С тех пор Сара разучилась легко засыпать: ей не давала покоя мысль, что в любой момент Грегори может склониться над ней, разглядывая при лунном свете ее лицо. (И это еще до того, как она разбудила в нем интерес историями о своих снах – снах столь реальных, что порою она не могла отличить их от реальности.) Но Сара привыкла к этой мысли, как, по ее мнению, привыкают к любой мысли. И, даже зная, что Грегори наблюдает за ней, еще несколько месяцев (или все-таки недель?) она по-прежнему крепко спала – пока ранним декабрьским утром с криком не пробудилась от лягушачьего кошмара, снившегося ей регулярно. На этот раз лягушка была размером с человека и сидела на обочине шоссе, огибающего студенческий городок. Сара пыталась проскочить мимо твари, но та жутко квакнула и пришлепнула к ее векам свой раздвоенный язык – по одному кончику на каждый глаз.

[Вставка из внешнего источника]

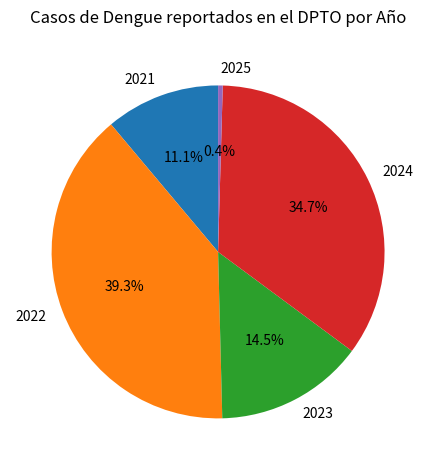

Count the number of slices in the pie.

5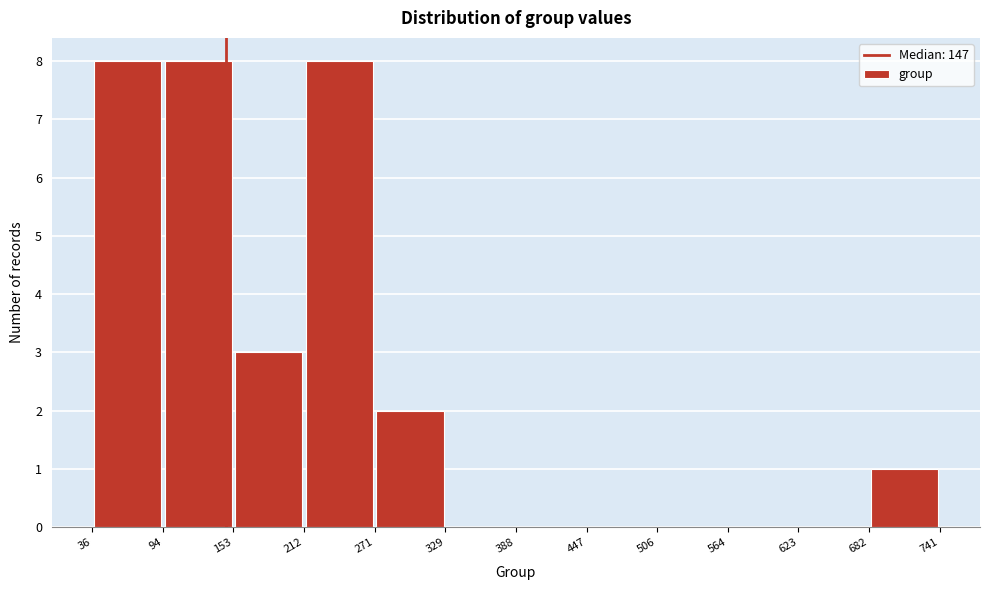

Reading left to right, list every bar in this chart as the range it spans on the x-axis followed by its height. The values are not printed on the chart, so give them approximately, as read against the axis.

36 to 94: 8
94 to 153: 8
153 to 212: 3
212 to 271: 8
271 to 329: 2
329 to 388: 0
388 to 447: 0
447 to 506: 0
506 to 564: 0
564 to 623: 0
623 to 682: 0
682 to 741: 1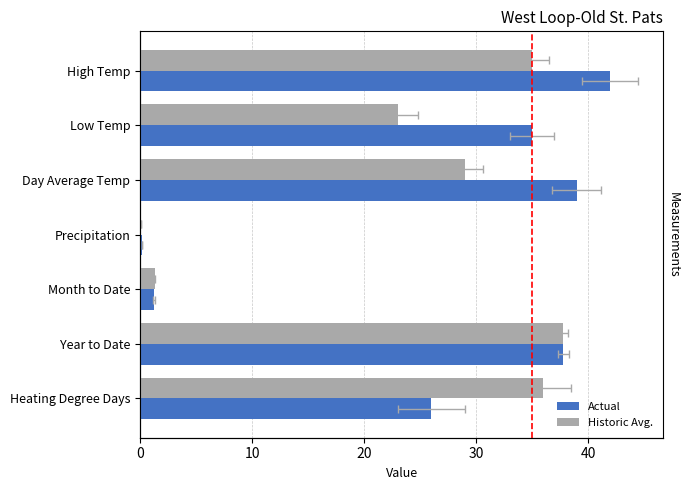

What is the sum of the Actual values at 30 and 0?

42.1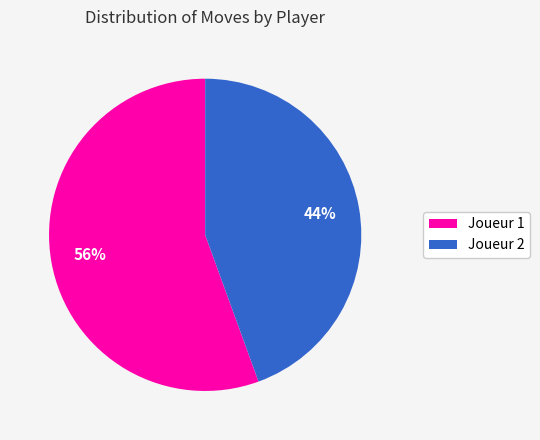

The Joueur 2 slice represents 37% of the pie. True or false?

False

Усилием воли Сара проснулась и закричала еще громче, ибо поняла, что хотя она уже не спит, на веки ей по-прежнему что-то давит, это кто-то или что-то было тесно прижато к глазам. Она попыталась открыть их, но не смогла этого сделать. Что-то мешало поднять веки. Но потом препятствие вдруг исчезло, она распахнула глаза и обнаружила перед собой Грегори: он сидел рядом и, склонившись, внимательно наблюдал за ее лицом, а его растопыренные пальцы маячили в каком-то дюйме над ее глазами.